→ **What you need to do**
For this listing, report how many lines contain the string "productos", using only a number.

━━━━━━━━━━

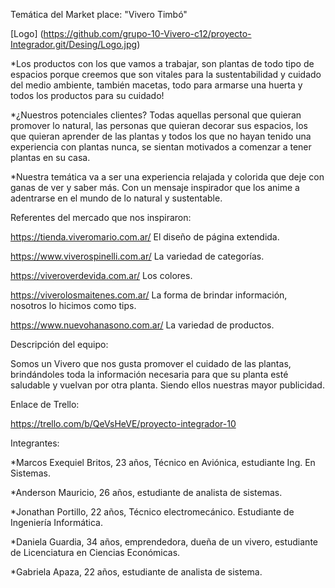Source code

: Temática del Market place:  "Vivero Timbó"

[Logo]  (https://github.com/grupo-10-Vivero-c12/proyecto-Integrador.git/Desing/Logo.jpg)

*Los productos con los que vamos a trabajar, son plantas de todo tipo de espacios porque creemos que son vitales para la sustentabilidad y cuidado del medio ambiente, también macetas, todo para armarse una huerta y todos los productos para su cuidado! 

*¿Nuestros potenciales clientes? Todas aquellas personal que quieran promover lo natural, las personas que quieran decorar sus espacios, los que quieran aprender de las plantas y todos los que no hayan tenido una
experiencia con plantas nunca, se sientan motivados a comenzar a tener plantas en su casa.

*Nuestra temática va a ser una experiencia relajada y colorida que deje con ganas de ver y saber más. Con un mensaje inspirador que los anime a adentrarse en el mundo de lo natural y sustentable.

Referentes del mercado que nos inspiraron:

https://tienda.viveromario.com.ar/ El diseño de página extendida.

https://www.viverospinelli.com.ar/ La variedad de categorías.

https://viveroverdevida.com.ar/ Los colores.

https://viverolosmaitenes.com.ar/ La forma de brindar información, nosotros lo hicimos como tips.

https://www.nuevohanasono.com.ar/ La variedad de productos.


Descripción del equipo:

Somos un Vivero que nos gusta promover el cuidado de las plantas, brindándoles toda la información necesaria para que su planta esté saludable y vuelvan por otra planta. Siendo ellos nuestras mayor publicidad.

Enlace de Trello:

https://trello.com/b/QeVsHeVE/proyecto-integrador-10

Integrantes:

*Marcos Exequiel Britos, 23 años, Técnico en Aviónica, estudiante Ing. En Sistemas.

*Anderson Mauricio, 26 años, estudiante de analista de sistemas.

*Jonathan Portillo, 22 años, Técnico electromecánico. Estudiante de Ingeniería Informática.

*Daniela Guardia, 34 años, emprendedora, dueña de un vivero, estudiante de Licenciatura en Ciencias Económicas.

*Gabriela Apaza, 22 años, estudiante de analista de sistema.






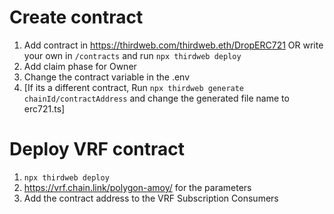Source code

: # Create contract
1. Add contract in https://thirdweb.com/thirdweb.eth/DropERC721 OR write your own in `/contracts` and run `npx thirdweb deploy`
2. Add claim phase for Owner
3. Change the contract variable in the .env
4. [If its a different contract, Run `npx thirdweb generate chainId/contractAddress` and change the generated file name to erc721.ts]
   
# Deploy VRF contract
1. `npx thirdweb deploy`
2. https://vrf.chain.link/polygon-amoy/ for the parameters
3. Add the contract address to the VRF Subscription Consumers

━━━━━━━━━━

→ **Written response**
2